My Story: How Julie Crawshay Became a Brain Cancer Caregiver Advocate

My name is Julie Crawshay, and I never planned to become a brain cancer advocate. Like most people, I learned the language of glioblastoma the hard way — when my husband Nic was diagnosed with GBM, the most aggressive form of brain cancer. Overnight, my world reorganised itself around scans, appointments and a vocabulary I had never wanted to learn.
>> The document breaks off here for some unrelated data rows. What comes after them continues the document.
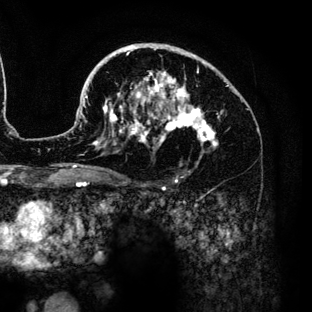
Breast MRI (dynamic contrast-enhanced), one axial slice. Slice 88 of 136 in the series (ordered by position). Cropped to one breast. Dynamic contrast-enhanced series, time point 2 of 6 at this slice position (early post-contrast). 3 T. TE 4.2 ms, TR 7.9 ms. 312 × 312 image matrix, field of view 207 × 207 mm. Female patient.
Structures marked on this image (semi-automatically segmented with operator editing):
- enhancing-tissue mask used for the functional tumour volume (all voxels passing the contrast-enhancement thresholds inside the analysis volume; usually the tumour): box from (x=85, y=43) to (x=229, y=172) px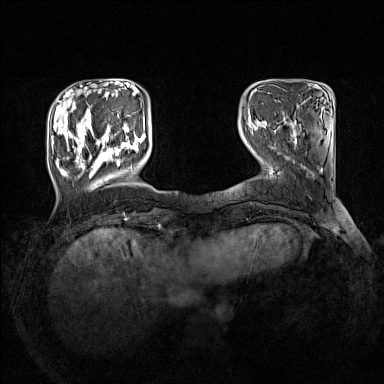
Breast MRI (dynamic contrast-enhanced), one axial slice; slice 33 of 160 in the series (ordered by position); dynamic contrast-enhanced series, time point 2 of 7 at this slice position (early post-contrast); 1.5 T; TE 1.8 ms, TR 5 ms; 1 mm slice thickness; 384 × 384 image matrix, field of view 330 × 330 mm. Female patient.
Annotated regions visible in this slice (semi-automatic segmentation, software-assisted and operator-edited):
- enhancing-tissue mask used for the functional tumour volume (all voxels passing the contrast-enhancement thresholds inside the analysis volume; usually the tumour): bounding box (x1, y1, x2, y2) in pixels: (51, 110, 145, 178)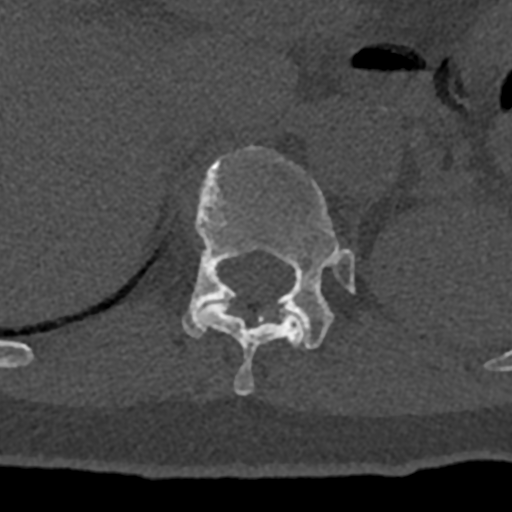
CT including the spine, one axial slice. Slice 516 of 797 in the series (ordered by position). Reconstruction kernel Br40s/3. 120 kVp. Bone window (W 1800 / L 400 HU). 512 × 512 image matrix, field of view 160 × 160 mm. Patient: male, 74 years. From the clinical record (not read from this slice): primary cancer: renal.
Structures marked on this image (semi-automatic segmentation, software-assisted and operator-edited):
- T11 vertebra: bounding box [x1, y1, x2, y2] px = [196, 302, 305, 396]
- T12 vertebra: [182, 145, 355, 349]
The moment everything changed
Before the diagnosis, I was a Sydney-based client services professional with more than twenty years of experience in operations and relationship management. I was used to solving problems, finding answers, and staying organised under pressure. None of that prepared me emotionally for a GBM diagnosis — but it did give me a particular set of skills I would lean on heavily in the months that followed.
Turning skills into advocacy
When you cannot control the diagnosis, you look for what you can control. For me, that was information. I researched obsessively, organised everything, and slowly built an understanding of glioblastoma that helped me sit in rooms with specialists and ask better questions. That work eventually became The Neuro Farmacist — an evidence-based resource I created so other families would not have to start from nothing.
Why I keep going
Advocacy, for me, is not abstract. It is the families messaging me at 2am because they cannot find a clear answer. It is the caregivers who feel invisible. It is the belief that good, accessible information is a form of care. You can follow my work on Instagram, and read more about why I created The Neuro Farmacist.
This is my story, but it is really our story — every GBM family's story. And if sharing mine helps even one person feel less alone, then it is worth telling.